MISE EN GADE DU MINISTRE DE
LA COMMUNICATION
Ministre de la Communication, Christophe Gazam Betty,
également membre de Séléka, s'est désolidarisé de cette ligne politique. « Moi,
je n'assumerai pas la responsabilité de me mettre à dos les dix chefs d'Etat de
la sous-région et la communauté internationale. Il faut être réaliste et
responsable », a-t-il dit, précisant que les arguments soulevés sont des «
aspects légitimes, mais ils ne sont pas liés au regroupement et au désarmement
des combattants ».
« Celui qui prendra le risque de faire bloquer cette
machine- là va s'expliquer. Vous n'allez pas souhaiter que ce qui se passe au
Mali arrive ici. Ça voudra dire qu'on a passé trois mois à dépenser de l'énergie
pour rien. Personne n'a intérêt à ce que le processus s'arrête ou capote », a
mis en garde Gazam Betty en annonçant des préparatifs avec l'envoi des équipes
sur le terrain et la mobilisation du matériel (tentes et bâches) avec le
concours des partenaires internationaux tels que l'UNICEF pour le cantonnement
des troupes.
D'après le ministre de la Communication, « nous travaillons.

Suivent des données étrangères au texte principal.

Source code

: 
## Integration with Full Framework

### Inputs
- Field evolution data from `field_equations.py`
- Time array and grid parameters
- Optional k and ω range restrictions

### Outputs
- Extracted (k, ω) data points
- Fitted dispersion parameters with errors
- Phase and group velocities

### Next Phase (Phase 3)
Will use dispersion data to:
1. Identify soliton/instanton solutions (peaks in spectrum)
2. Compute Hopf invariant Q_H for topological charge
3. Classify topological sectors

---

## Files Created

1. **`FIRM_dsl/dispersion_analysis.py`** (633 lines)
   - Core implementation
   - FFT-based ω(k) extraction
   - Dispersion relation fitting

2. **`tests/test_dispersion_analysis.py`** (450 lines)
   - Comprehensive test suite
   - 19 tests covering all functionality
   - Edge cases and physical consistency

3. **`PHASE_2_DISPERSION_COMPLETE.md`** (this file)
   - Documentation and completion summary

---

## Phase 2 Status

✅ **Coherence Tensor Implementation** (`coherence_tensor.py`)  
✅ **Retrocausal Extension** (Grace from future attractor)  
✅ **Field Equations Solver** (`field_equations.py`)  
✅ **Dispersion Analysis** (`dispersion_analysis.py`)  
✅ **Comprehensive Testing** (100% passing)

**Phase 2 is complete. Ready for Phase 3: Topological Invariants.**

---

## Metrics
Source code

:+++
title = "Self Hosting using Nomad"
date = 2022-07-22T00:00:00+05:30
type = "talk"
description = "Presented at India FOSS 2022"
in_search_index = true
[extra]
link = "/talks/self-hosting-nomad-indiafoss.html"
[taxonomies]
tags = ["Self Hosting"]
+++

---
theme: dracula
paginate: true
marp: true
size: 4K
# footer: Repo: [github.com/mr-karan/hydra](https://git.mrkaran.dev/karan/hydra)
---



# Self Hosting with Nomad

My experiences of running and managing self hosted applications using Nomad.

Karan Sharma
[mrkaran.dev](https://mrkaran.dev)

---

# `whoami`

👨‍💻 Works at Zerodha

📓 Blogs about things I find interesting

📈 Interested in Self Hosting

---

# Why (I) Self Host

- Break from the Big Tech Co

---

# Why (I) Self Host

On n'est pas au gouvernement avec une étiquette. On est ministre de la
République, on n'est pas membre de Séléka. Il y a une équipe qui est sur place
là-bas (fief rebelle, NDLR) en train de faire des réglages. Je souhaiterais qu'à
la fin de la semaine, ce soit réglé ».
Il a fait part de la préoccupation
de libérer le pays de l'asphyxie économique dans laquelle la nouvelle crise
politique l'a plongé. « Il faut libérer les voies pour qu'on apporte les vivres
à la population. Aujourd'hui, on est au bord de la famine. Les enfants ne vont
pas à l'école. La question est d'ordre humain et d'ordre humanitaire
».
Si les rebelles annonçaient 4.600 combattants au début de leur
offensive, les chiffres exacts des troupes à cantonner ne sont pas encore
précisés, en dehors des 1.684 hommes déclarés à Damara, ville située à quelque
90 km de Bangui et où Séléka occupe une position à 5 km depuis sa récente
progression en janvier, selon le colonel Narkoyo.